Named joint coordinates:
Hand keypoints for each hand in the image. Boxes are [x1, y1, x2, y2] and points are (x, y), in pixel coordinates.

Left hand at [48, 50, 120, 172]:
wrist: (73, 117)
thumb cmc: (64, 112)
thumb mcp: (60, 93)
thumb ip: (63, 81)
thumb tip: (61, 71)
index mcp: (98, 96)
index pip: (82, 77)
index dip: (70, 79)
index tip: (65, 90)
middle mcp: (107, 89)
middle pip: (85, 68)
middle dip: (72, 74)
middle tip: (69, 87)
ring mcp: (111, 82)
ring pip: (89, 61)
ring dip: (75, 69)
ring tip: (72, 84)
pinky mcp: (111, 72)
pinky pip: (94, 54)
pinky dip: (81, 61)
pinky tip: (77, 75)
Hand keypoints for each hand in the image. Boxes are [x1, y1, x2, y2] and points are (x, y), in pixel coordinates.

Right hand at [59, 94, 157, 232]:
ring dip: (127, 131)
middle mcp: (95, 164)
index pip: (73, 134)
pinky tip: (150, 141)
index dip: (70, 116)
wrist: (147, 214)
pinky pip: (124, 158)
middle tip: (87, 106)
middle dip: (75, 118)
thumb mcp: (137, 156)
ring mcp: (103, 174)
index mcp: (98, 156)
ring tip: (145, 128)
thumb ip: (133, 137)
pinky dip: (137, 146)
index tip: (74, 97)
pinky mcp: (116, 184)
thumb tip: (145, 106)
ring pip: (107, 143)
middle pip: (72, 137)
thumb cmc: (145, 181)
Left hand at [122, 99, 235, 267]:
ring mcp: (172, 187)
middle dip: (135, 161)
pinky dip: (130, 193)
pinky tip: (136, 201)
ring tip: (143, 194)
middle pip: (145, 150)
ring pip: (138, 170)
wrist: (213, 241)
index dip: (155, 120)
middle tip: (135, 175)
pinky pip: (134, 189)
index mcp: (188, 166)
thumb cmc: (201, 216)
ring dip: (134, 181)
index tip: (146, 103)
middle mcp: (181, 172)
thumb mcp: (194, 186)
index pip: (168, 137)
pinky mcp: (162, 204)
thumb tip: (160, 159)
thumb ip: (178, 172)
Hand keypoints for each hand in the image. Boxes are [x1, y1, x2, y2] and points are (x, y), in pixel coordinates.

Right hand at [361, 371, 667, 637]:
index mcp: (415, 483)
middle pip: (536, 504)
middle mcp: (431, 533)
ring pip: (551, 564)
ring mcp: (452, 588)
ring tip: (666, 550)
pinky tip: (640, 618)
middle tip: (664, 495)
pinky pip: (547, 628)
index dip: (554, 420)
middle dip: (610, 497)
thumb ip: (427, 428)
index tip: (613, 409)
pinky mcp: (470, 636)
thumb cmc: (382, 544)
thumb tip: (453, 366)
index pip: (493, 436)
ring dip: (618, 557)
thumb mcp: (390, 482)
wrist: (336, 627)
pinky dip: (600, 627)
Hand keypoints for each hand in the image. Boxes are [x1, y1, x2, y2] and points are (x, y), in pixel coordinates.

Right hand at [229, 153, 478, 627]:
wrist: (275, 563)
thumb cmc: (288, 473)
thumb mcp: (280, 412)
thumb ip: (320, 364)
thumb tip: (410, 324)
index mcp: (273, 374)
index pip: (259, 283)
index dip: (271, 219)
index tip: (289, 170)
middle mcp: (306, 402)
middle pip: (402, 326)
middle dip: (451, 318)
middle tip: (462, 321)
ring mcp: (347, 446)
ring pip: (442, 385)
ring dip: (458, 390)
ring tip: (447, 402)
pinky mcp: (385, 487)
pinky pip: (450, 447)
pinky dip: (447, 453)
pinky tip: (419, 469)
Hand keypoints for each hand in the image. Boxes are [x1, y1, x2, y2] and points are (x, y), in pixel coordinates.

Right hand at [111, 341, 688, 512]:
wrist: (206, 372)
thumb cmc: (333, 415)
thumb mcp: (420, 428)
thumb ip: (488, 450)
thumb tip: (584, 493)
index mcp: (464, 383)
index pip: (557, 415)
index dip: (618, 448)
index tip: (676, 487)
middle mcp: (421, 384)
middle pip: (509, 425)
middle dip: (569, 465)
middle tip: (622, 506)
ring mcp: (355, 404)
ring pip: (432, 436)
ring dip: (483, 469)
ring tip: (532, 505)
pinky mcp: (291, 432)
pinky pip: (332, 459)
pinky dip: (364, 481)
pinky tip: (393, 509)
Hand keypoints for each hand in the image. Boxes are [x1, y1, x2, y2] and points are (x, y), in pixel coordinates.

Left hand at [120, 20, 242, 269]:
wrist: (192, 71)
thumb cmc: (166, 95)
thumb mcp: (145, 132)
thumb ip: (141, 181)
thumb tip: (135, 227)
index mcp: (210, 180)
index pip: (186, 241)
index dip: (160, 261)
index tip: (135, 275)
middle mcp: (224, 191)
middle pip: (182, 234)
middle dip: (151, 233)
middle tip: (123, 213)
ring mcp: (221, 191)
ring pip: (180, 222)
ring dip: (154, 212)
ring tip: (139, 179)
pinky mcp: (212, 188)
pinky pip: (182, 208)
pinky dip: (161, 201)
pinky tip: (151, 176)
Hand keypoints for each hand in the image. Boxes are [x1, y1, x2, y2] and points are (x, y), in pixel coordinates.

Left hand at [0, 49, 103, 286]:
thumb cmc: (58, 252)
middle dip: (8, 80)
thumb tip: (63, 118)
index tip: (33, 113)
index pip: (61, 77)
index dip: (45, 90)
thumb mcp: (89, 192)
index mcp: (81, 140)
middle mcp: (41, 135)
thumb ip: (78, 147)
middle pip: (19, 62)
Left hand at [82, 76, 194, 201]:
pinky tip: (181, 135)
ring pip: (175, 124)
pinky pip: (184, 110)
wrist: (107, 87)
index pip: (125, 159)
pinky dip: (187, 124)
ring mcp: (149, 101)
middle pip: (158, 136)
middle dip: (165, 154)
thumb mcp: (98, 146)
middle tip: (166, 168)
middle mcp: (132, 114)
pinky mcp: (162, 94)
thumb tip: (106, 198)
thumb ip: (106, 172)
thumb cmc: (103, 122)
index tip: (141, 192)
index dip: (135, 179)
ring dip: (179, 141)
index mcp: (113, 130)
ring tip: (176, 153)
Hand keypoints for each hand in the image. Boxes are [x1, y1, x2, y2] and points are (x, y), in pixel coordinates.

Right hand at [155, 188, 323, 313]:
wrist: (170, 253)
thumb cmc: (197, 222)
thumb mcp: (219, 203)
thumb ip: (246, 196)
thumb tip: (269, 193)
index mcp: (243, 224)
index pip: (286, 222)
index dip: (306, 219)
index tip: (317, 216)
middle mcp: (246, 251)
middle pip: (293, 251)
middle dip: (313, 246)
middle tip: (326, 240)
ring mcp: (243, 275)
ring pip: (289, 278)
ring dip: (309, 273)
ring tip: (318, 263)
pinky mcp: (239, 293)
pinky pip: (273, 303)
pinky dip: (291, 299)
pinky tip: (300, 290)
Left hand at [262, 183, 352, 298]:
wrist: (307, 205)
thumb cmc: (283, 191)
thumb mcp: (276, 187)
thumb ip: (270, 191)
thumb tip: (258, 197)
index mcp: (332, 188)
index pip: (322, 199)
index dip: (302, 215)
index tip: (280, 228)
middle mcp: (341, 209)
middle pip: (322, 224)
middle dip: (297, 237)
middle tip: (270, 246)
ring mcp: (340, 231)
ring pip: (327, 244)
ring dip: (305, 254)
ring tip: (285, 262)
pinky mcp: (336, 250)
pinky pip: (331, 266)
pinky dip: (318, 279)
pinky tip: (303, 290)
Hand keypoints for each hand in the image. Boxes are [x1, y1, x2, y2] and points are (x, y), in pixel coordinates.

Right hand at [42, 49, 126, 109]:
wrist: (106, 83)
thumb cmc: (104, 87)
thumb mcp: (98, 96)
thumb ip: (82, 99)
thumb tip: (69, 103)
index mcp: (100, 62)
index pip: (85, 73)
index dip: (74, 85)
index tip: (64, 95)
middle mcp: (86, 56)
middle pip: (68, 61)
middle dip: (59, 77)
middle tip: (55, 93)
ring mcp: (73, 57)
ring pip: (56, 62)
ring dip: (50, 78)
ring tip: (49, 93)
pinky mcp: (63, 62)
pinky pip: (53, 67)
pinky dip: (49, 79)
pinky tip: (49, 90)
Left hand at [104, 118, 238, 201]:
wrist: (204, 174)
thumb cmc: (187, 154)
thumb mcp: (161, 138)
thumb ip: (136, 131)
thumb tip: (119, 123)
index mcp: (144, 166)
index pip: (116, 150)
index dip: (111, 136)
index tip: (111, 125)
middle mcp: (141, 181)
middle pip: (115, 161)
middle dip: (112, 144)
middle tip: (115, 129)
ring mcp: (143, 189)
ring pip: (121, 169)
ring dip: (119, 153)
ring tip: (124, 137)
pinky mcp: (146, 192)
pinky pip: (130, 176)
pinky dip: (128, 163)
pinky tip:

DIRECTIONS FOR THIS TASK: Reproduce the lines above, beginning at the line with "middle mcp: (341, 209)" and stopping after the line with "thumb cmc: (187, 154)", exactly as they are.

SOLUTION BELOW:
middle mcp: (341, 209)
middle pip: (322, 224)
middle dip: (297, 237)
middle tip: (270, 246)
ring mcp: (340, 231)
ring pip: (327, 244)
ring dip: (305, 254)
ring tip: (285, 262)
pinky mcp: (336, 250)
pinky pip: (331, 266)
pinky dip: (318, 279)
pinky tip: (303, 290)
Hand keypoints for each hand in the image. Boxes are [x1, y1, x2, y2] and points are (x, y), in pixel coordinates.

Right hand at [42, 49, 126, 109]:
wrist: (106, 83)
thumb cmc: (104, 87)
thumb mcp: (98, 96)
thumb ip: (82, 99)
thumb tip: (69, 103)
index mcp: (100, 62)
index pip: (85, 73)
index dip: (74, 85)
index tip: (64, 95)
middle mcp: (86, 56)
middle pip: (68, 61)
middle dip: (59, 77)
middle tip: (55, 93)
ring mcp: (73, 57)
ring pip: (56, 62)
ring dip: (50, 78)
ring tip: (49, 93)
pinky mcp: (63, 62)
pinky pip: (53, 67)
pinky dip: (49, 79)
pinky tip: (49, 90)
Left hand at [104, 118, 238, 201]:
wrist: (204, 174)
thumb cmc: (187, 154)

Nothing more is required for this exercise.